Jakarta – Penerimaan negara dari cukai hasil tembakau berpotensi mengalami penurunan signifikan akibat maraknya fenomena downtrading atau peralihan konsumsi masyarakat ke rokok murah. Hal ini diungkapkan oleh Direktur Jenderal Bea dan Cukai Kementerian Keuangan, Askolani, saat Rapat Dengar Pendapat (RDP) dengan Komisi XI DPR RI, Rabu (7/5).
Menurut Askolani, tidak adanya kenaikan tarif cukai pada 2025 menjadi salah satu penyebab penurunan penerimaan cukai rokok.
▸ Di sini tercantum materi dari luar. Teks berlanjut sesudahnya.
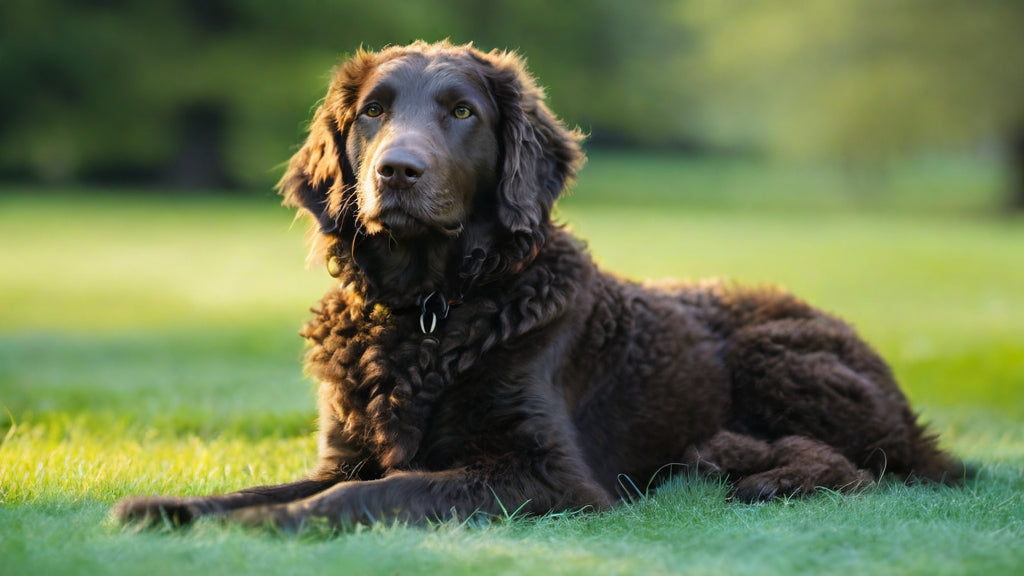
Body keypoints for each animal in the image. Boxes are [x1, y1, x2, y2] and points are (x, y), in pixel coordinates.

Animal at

Selain itu, tren downtrading semakin meningkat seiring melemahnya daya beli masyarakat.
“Kenaikan tarif cukai kini tidak lagi berdampak langsung pada peningkatan penerimaan, justru sebaliknya. Saat tarif dinaikkan, produksi rokok cenderung menurun,” ungkap Askolani.
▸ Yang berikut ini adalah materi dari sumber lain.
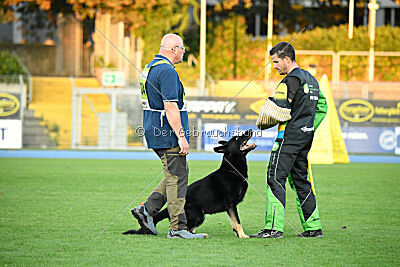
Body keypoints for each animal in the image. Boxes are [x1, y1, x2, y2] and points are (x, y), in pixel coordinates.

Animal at [122, 130, 256, 239]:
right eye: (237, 138)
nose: (250, 130)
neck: (232, 170)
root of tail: (169, 208)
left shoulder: (231, 206)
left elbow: (234, 223)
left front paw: (238, 234)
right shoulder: (231, 205)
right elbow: (237, 222)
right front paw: (242, 235)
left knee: (189, 229)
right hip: (199, 215)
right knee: (186, 229)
Data Ditjen Bea dan Cukai menunjukkan bahwa penerimaan cukai hasil tembakau pada kuartal I 2025 hanya tumbuh 5,6% secara tahunan. Pertumbuhan tersebut dipengaruhi oleh pergeseran pelunasan cukai menjelang Lebaran sebesar Rp 4,6 triliun, sementara produksi rokok turun 4,2% secara tahunan.
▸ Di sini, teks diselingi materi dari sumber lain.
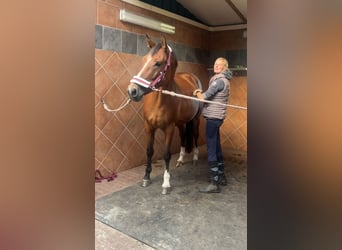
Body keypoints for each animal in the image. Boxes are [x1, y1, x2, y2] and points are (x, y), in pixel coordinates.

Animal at [128, 35, 203, 195]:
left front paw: (166, 184)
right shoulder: (149, 127)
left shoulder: (169, 128)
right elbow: (149, 151)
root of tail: (191, 77)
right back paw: (180, 160)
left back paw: (194, 158)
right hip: (180, 123)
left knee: (195, 136)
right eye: (144, 60)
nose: (132, 91)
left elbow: (166, 155)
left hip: (195, 120)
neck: (159, 100)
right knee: (183, 137)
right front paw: (146, 177)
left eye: (158, 63)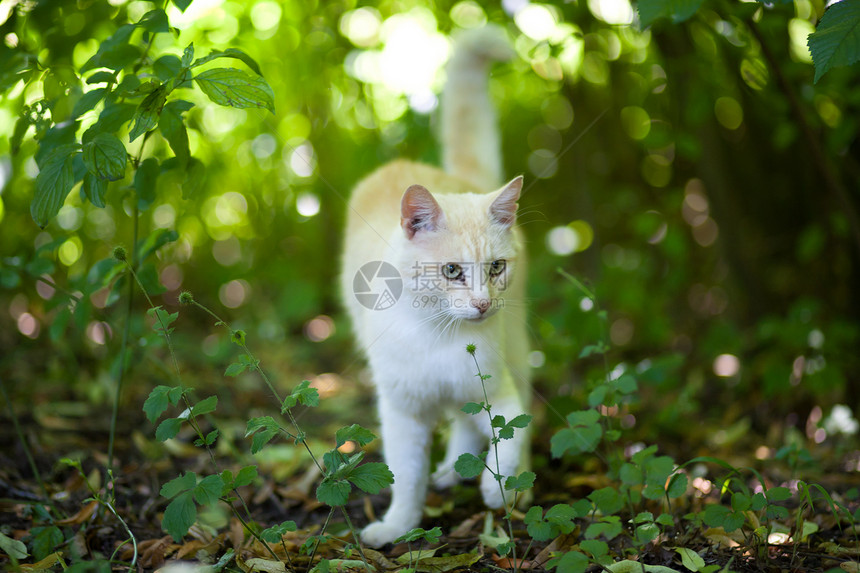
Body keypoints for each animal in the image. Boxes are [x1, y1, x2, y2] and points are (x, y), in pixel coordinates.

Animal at [338, 26, 528, 544]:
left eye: (496, 267)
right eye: (451, 272)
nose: (482, 304)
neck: (437, 335)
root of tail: (454, 179)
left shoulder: (499, 393)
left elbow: (512, 439)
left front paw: (496, 493)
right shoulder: (401, 413)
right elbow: (405, 476)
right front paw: (398, 528)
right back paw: (447, 472)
Produksi rokok golongan satu mengalami penurunan hingga 10,9%, sedangkan produksi rokok golongan dua dan tiga masing-masing naik sebesar 1,3% dan 7,4%. Askolani menambahkan, kebijakan tarif cukai kini mulai elastis. Dampaknya tidak lagi linier terhadap penerimaan negara.
“Pada 2022, penerimaan cukai tembakau mencapai Rp 218 triliun. Namun, dalam dua tahun terakhir, penerimaannya cenderung turun, yakni Rp 213 triliun pada 2023 dan Rp 216 triliun pada 2024,” jelas Askolani.
Dengan kondisi tersebut, pemerintah harus segera mencari solusi agar penerimaan negara dari cukai rokok tidak terus tergerus akibat pergeseran konsumsi masyarakat ke rokok murah.